*REQUIREMENT 1:*
Please reproduce, word for word, the part of the Rubin biography from "- Rubin, Michael (1991)." up to and including "shares two children.".
*REQUIREMENT 2:*
In the Rubin biography, where was Petroglyph Ceramic Lounge based?

*GIVEN PASSAGE:*

--- START ---

An ardent nonlinear editing proponent, Rubin wrote the first edition of Nonlinear: a guide to digital film and video editing in 1991, which popularized the term "nonlinear editing" and was used in film schools and in Hollywood as the industry transitioned from celluloid to digital. There were four editions between 1991 and 2001.

He created AFI's first academic online course for Fathom, a joint venture including Columbia University and the AFI, "Introduction to Digital Video" in 2001. After The Little Digital Video Book (2001) he wrote a series of books with Peachpit Press: Beginner's Final Cut Pro (2002), Making Movies with Final Cut Express (2003), a series with Apple on iLife ('04, '05, '06), and a second edition of The Little Digital Video Book (2008).

In 2005, he authored Droidmaker: George Lucas and the Digital Revolution which chronicles the early days of Lucasfilm with a focus on the company's computer division. Writing for the Library Journal, Rosalind Dayen called the book "fascinating", claiming "There are many books on Lucas, but none quite like this one: the combination of Rubin's insider information and research gives readers a view of how movies came to incorporate digital advances".

=== Later career and business ventures ===

In 1993, Rubin co-founded Petroglyph Ceramic Lounge, a do-it-yourself ceramics studio, with his then-girlfriend, Jennifer Kurtz, whom he later married. Santa Cruz based, Petroglyph pioneered the contemporary ceramic studio industry. By 1998 Petroglyph had expanded into a chain of stores in Northern California.

From 2006 to 2016, Rubin held senior product positions at tech companies and founded other startups.
During that time, Rubin was director of product at Netflix, and senior innovator at Adobe.

=== Photography ===

In 2016, Rubin left Adobe to pursue photographic interests, founding Neomodern in 2017, a bricks-and-mortar photographic printing and framing business in San Francisco targeting smartphone photographers which closed in 2020.

Rubin is the director of The Rubin Collection, a family collection of 20th-century photography which includes works by artists such as Ansel Adams and Henri-Cartier Bresson among others and teaches photography at Santa Fe Workshops in Santa Fe, New Mexico.

Rubin published The Photograph as Haiku in 2023, outlining his curriculum and philosophy of photography. In his review, Nicholas Klacsanzky of the Haiku Society of America stated, "This is a pivotal book in the realm of photography and haiku as an intersection. It's both a page-turner and a space to contemplate".

== Selected publications ==
- Rubin, Michael (1982). "Defending the Galaxy: The Complete Handbook of Video Gaming"
- DeJardin, Chip (1984). "Computer Gardening Made Simple"
- Rubin, Michael (1991). "Nonlinear: A Guide to Digital Film and Video Editing"
- Rubin, Michael (2001). "Little Digital Video Book, The"
- Rubin, Michael (2006). "Droidmaker : George Lucas and the digital revolution"
- Rubin, M.H. (2023). "The Photograph as Haiku"

== Personal life ==
Rubin married Jennifer (Kurtz) Rubin in 1994 (divorced in 2013) with whom he shares two children.

--- END ---

*GIVEN DATA:*
--- START ---

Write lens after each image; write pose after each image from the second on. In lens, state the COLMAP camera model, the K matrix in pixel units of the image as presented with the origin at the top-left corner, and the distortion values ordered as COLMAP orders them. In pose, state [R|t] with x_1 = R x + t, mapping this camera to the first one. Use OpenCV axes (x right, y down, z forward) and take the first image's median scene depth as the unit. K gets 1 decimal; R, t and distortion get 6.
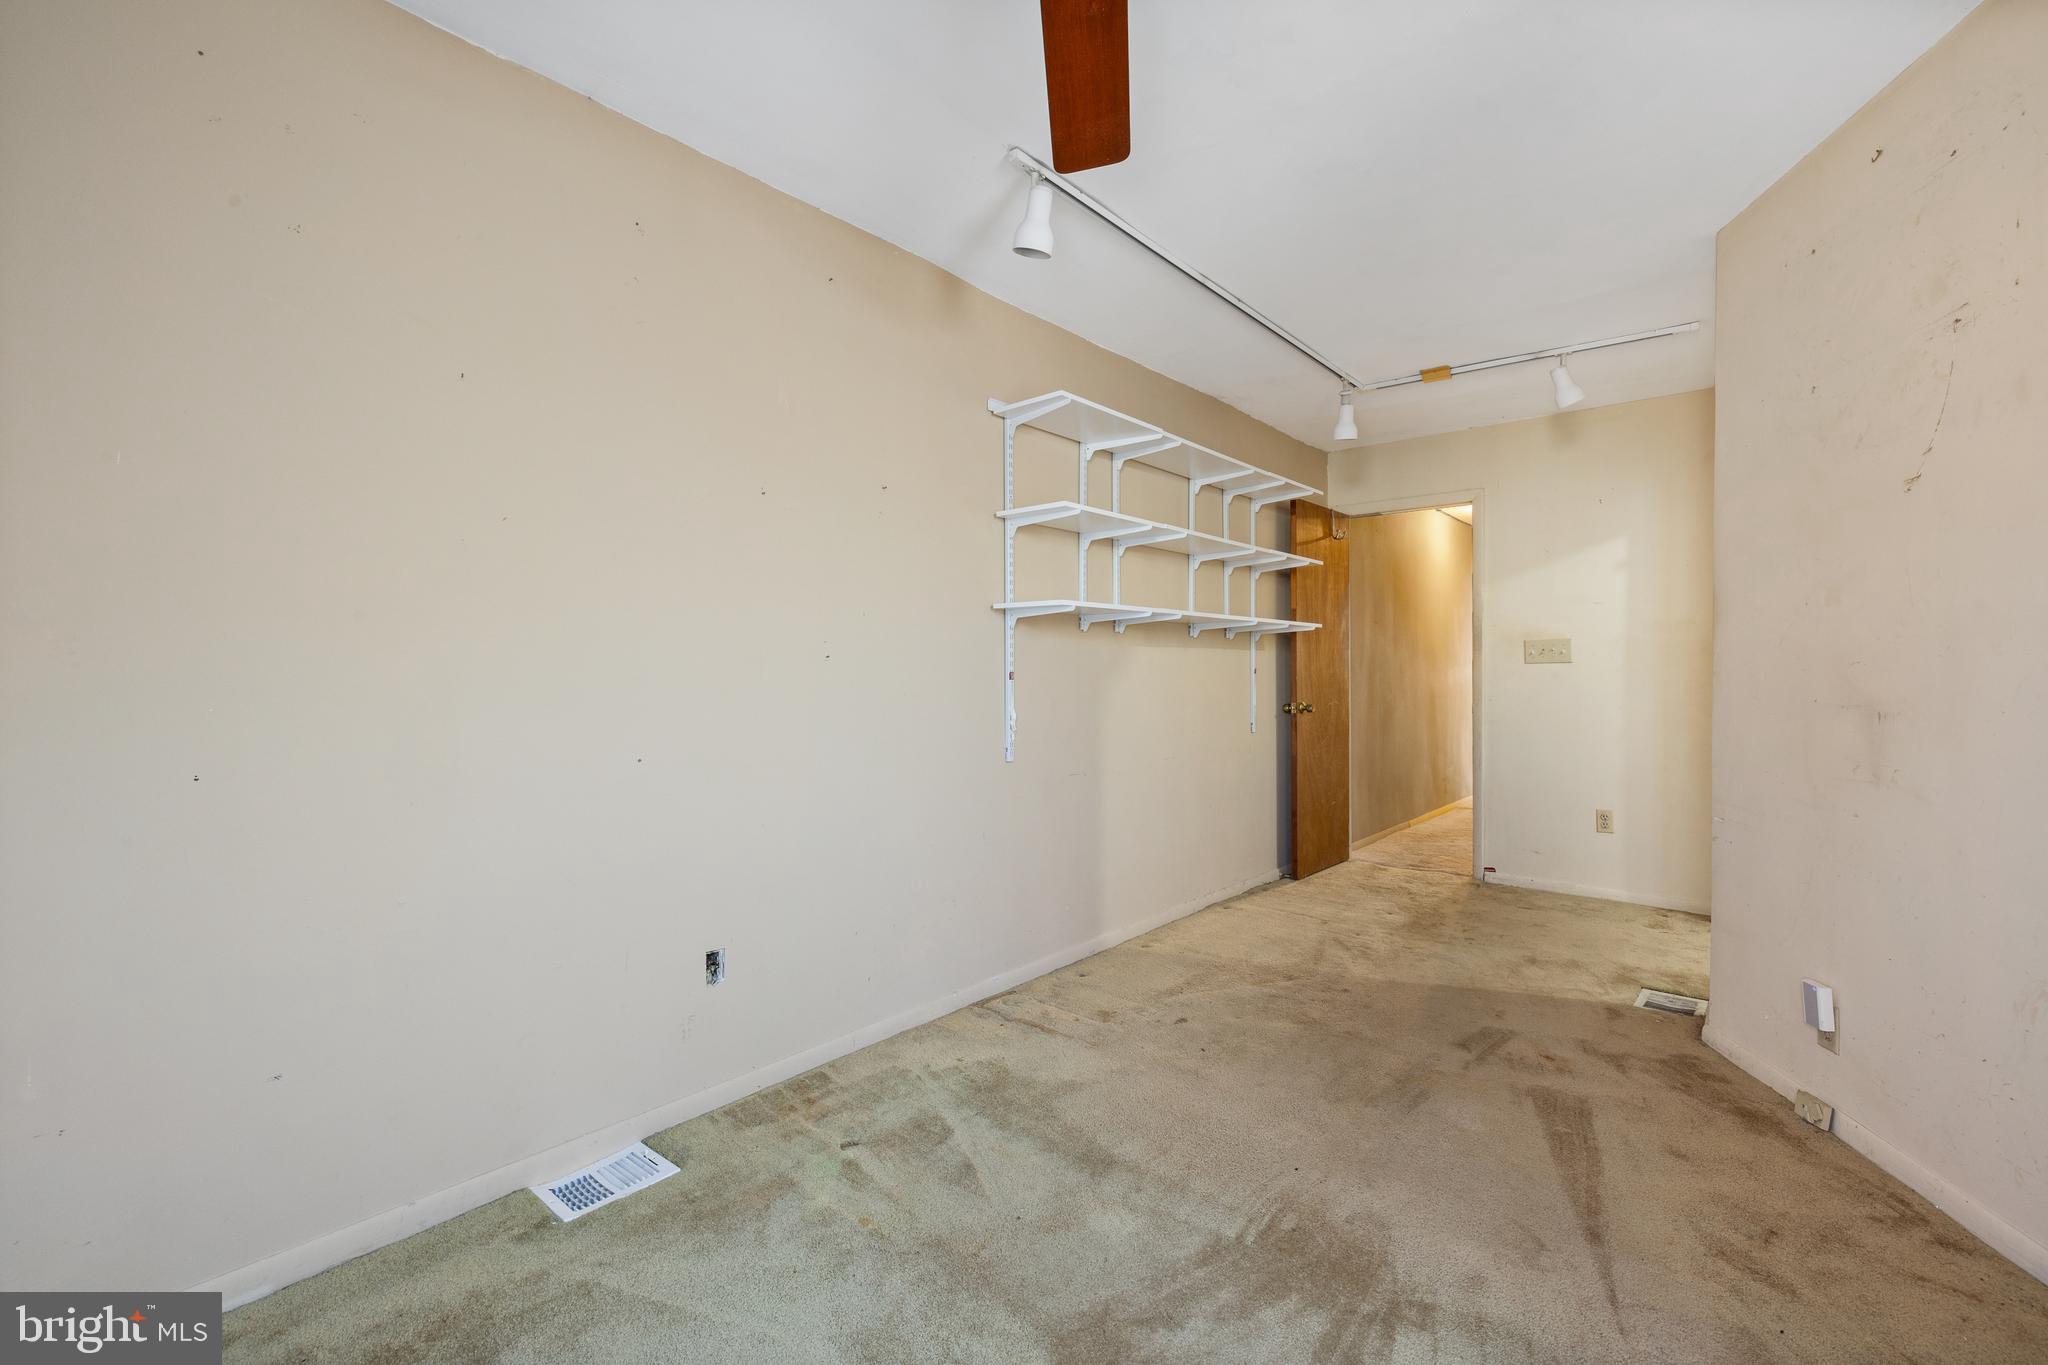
lens RADIAL K [[863.8, 0, 1018.1], [0, 863.8, 669.9], [0, 0, 1]] dist [0.000132, 0.000363]
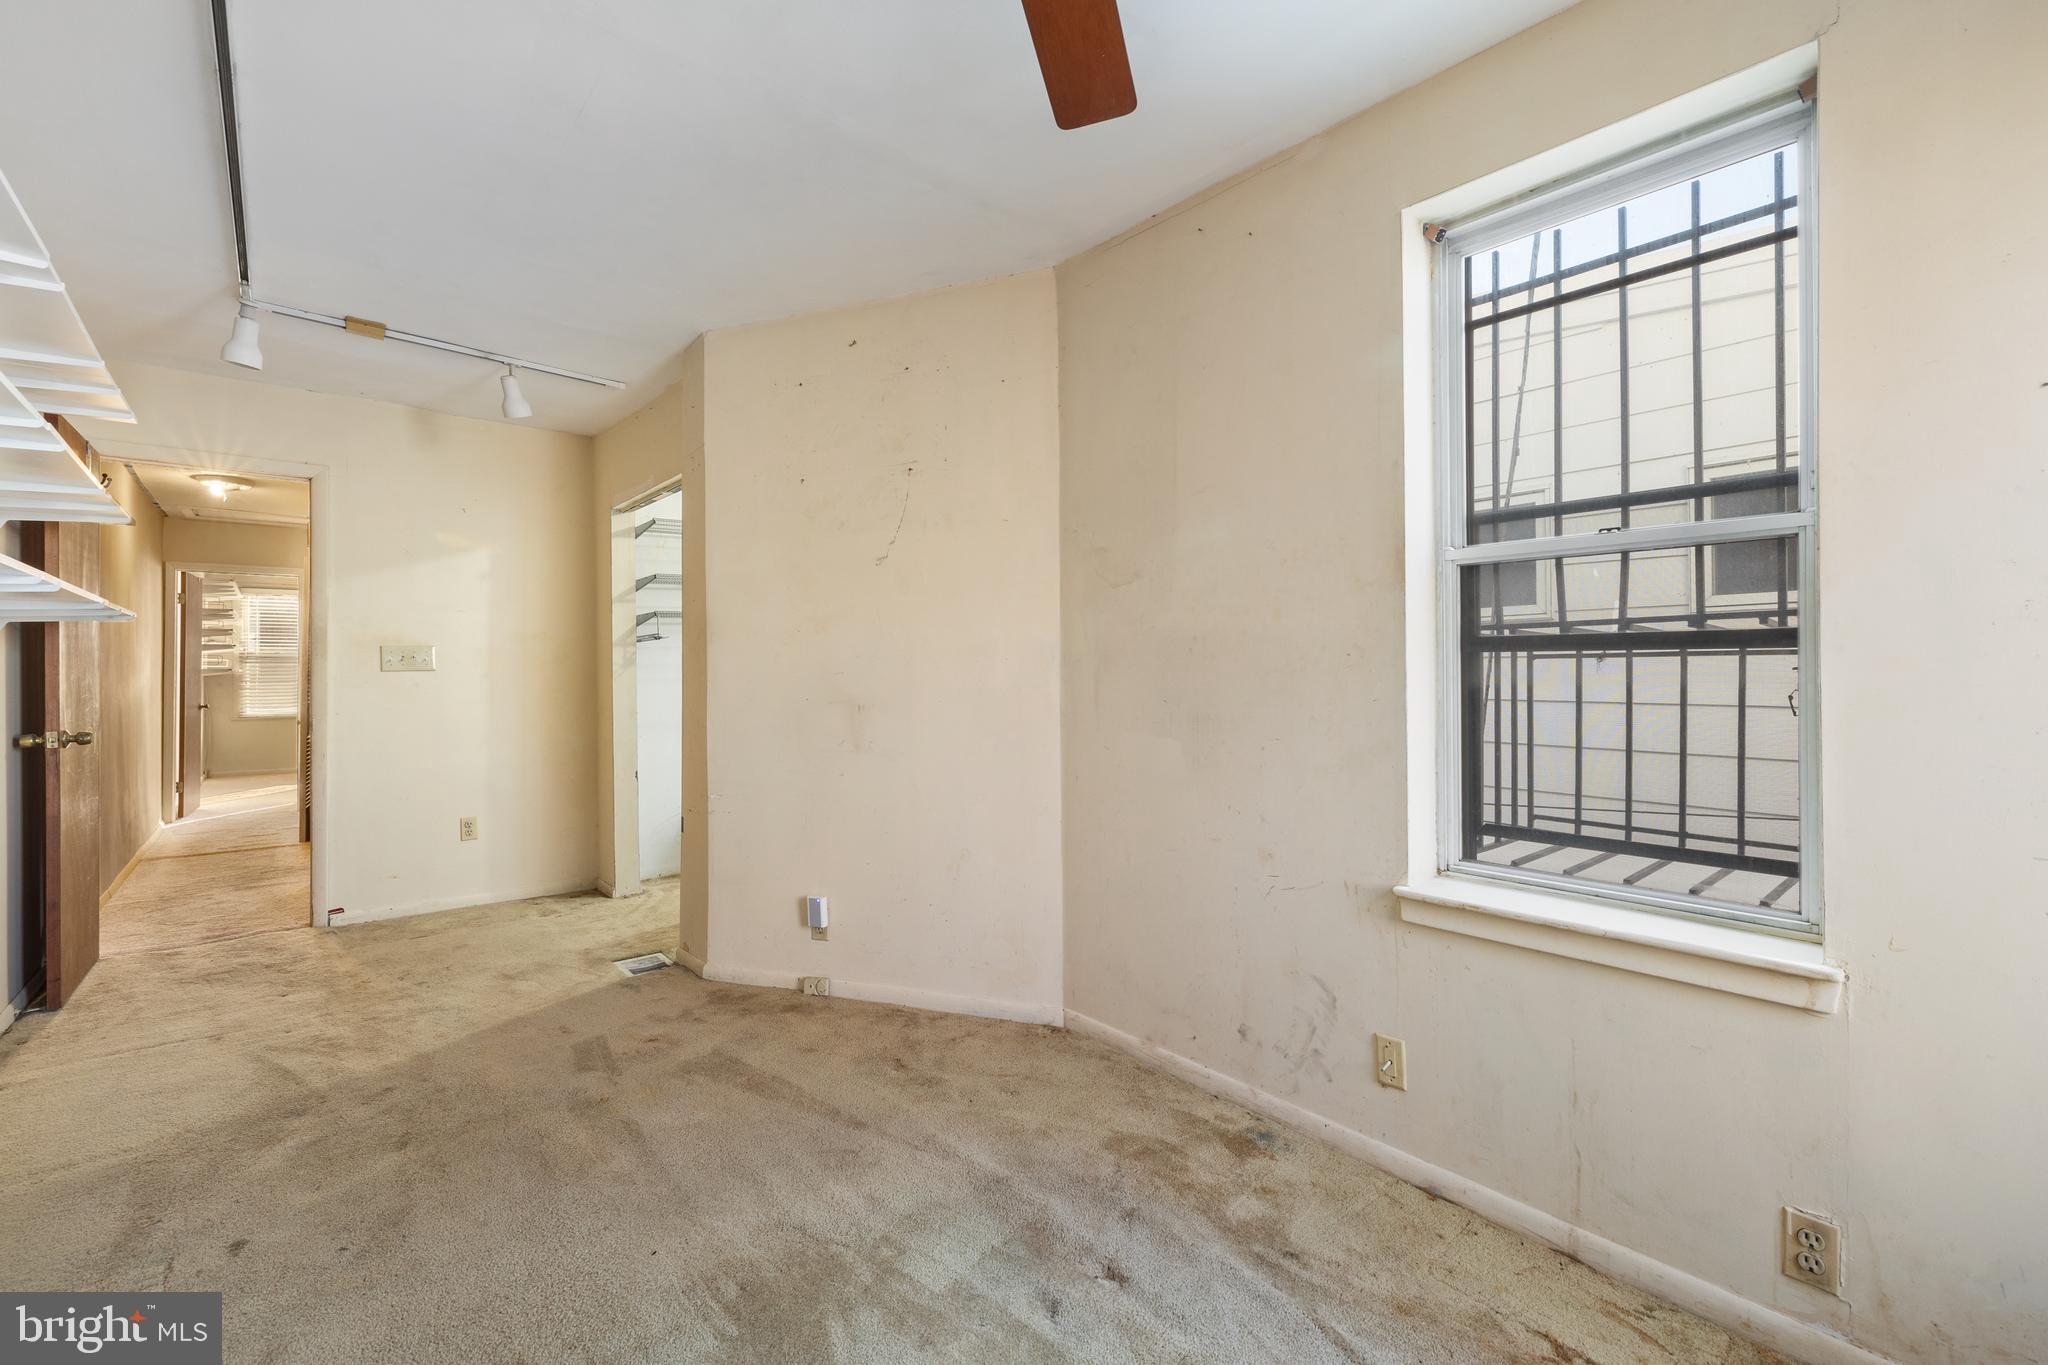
lens RADIAL K [[857.6, 0, 1012.7], [0, 857.6, 660.8], [0, 0, 1]] dist [0.001185, 0.000210]
pose [[0.162767, 0.015003, 0.986550, -0.297125], [0.003719, 0.999868, -0.015819, -0.002627], [-0.986657, 0.006244, 0.162690, 0.306940]]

--- END ---

*YOUR RESPONSE 1:*
- Rubin, Michael (1991). "Nonlinear: A Guide to Digital Film and Video Editing"
- Rubin, Michael (2001). "Little Digital Video Book, The"
- Rubin, Michael (2006). "Droidmaker : George Lucas and the digital revolution"
- Rubin, M.H. (2023). "The Photograph as Haiku"

== Personal life ==
Rubin married Jennifer (Kurtz) Rubin in 1994 (divorced in 2013) with whom he shares two children.

*YOUR RESPONSE 2:*
Santa Cruz